A similar dissonance appears on energy and climate issues. More than 80% of respondents back the energy transition – toward nuclear power and renewables – while at the same time 60% believe that economic growth is more important than combating climate change.

The picture is further complicated by skepticism toward the EU’s migration policy, support for Ukraine combined with reluctance to send Polish troops there, and openness to cooperation with China. This bundle of views fits neither the logic of Confederation nor that of Razem.

It is therefore no coincidence that more than 40% of respondents were unable to name a candidate on the eve of the presidential election.

Not ideology, but everyday life

As Zuza Karcz from the Ministry of Digital Affairs emphasizes, this uncertainty does not stem from a lack of political interest, but from everyday experience.

“As a generation raised in the European Union, we grew up believing that the state would be efficient, caring, and modern. Today, that trust increasingly collides with reality. This is not the problem of a single government, but the result of years of neglect,” says Ms. Karcz.

In her view, young people today are defined not by ideology, but by the functionality of the state.

“What older generations call ‘ideological issues’ are, for us, part of everyday life. If the state cannot provide housing, stability, or real rights, the natural response is distance – not from Poland itself, but from institutions that fail to fulfill their role,” our interlocutor adds.

Elections as a lens on tensions

Zuza Karcz was one of the panelists at the January launch of the foundation’s report. The expert emphasizes that the context of the presidential election played a significant role in the results.

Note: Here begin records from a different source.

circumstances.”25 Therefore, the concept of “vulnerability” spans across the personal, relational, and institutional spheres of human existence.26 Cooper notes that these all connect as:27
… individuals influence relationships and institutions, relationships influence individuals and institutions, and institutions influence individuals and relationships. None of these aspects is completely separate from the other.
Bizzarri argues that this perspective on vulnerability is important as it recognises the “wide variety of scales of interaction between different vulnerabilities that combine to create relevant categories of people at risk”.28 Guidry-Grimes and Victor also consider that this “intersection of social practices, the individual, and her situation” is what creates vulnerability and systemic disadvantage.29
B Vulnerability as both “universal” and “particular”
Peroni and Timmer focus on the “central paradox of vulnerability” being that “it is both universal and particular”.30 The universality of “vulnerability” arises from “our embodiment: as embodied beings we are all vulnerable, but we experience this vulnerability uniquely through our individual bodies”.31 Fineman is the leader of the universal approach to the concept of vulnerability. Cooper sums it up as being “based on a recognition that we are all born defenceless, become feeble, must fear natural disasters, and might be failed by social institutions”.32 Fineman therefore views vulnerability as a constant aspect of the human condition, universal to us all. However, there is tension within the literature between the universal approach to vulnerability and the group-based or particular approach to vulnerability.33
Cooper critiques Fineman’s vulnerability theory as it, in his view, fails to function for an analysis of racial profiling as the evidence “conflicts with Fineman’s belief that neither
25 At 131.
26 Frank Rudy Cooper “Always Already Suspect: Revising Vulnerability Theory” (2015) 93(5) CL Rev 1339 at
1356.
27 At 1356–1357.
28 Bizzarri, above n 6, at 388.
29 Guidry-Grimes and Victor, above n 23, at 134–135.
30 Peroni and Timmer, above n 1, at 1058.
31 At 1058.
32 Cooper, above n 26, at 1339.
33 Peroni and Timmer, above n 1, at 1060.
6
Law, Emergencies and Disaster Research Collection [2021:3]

“From an analytical perspective, this is crucial, because presidential elections – held least frequently in the Polish system – are moments of peak polarization. That’s when the ‘heavy artillery’ comes out. Attacks are directed not only at candidates, but at the very foundations of identity and social status. It is precisely during the presidential campaign that we see the most complete, though often extreme, picture of Polish society. This is the moment when political narratives reach their limits, and young voters are forced to take a side in a world deliberately divided by politicians. The role of civil society is to show that beneath this layer of polarization lie real needs, stripped of party colors,” Ms. Karcz concludes.

Key Takeaways

  1. As Zuzanna Karcz emphasizes, the high level of indecision stems not from apathy but from disappointment. The younger generation increasingly perceives the state as ineffective in fulfilling basic functions – from housing policy to the protection of civil rights. It is precisely this deficit of efficacy, rather than a lack of political interest, that underlies their distance from elections and party offerings.
  2. The traditional political divide between the Civic Coalition (KO) and Law and Justice (PiS) is losing relevance among the youngest voters. Surveys conducted during the 2025 presidential campaign show only minimal support for candidates from the main parties. Politicians with distinct, outspoken views – such as Sławomir Mentzen and Adrian Zandberg – garnered far greater attention. Yet the most striking phenomenon remains the scale of uncertainty: 44% of respondents, on the eve of the election, could not name a candidate. This points to a lack of political offerings that resonate with this age group.
  3. The worldview of young voters defies simple ideological categorization. A clear majority support Poland’s membership in the European Union, while simultaneously opposing the adoption of the euro and further integration. A similar duality appears in security policy: young people support aid to Ukraine, yet do not endorse sending weapons or troops. The only area of pronounced polarization remains the economy. Views are almost evenly split, although one conviction transcends the divide: that employees’ position in Poland is too weak relative to employers.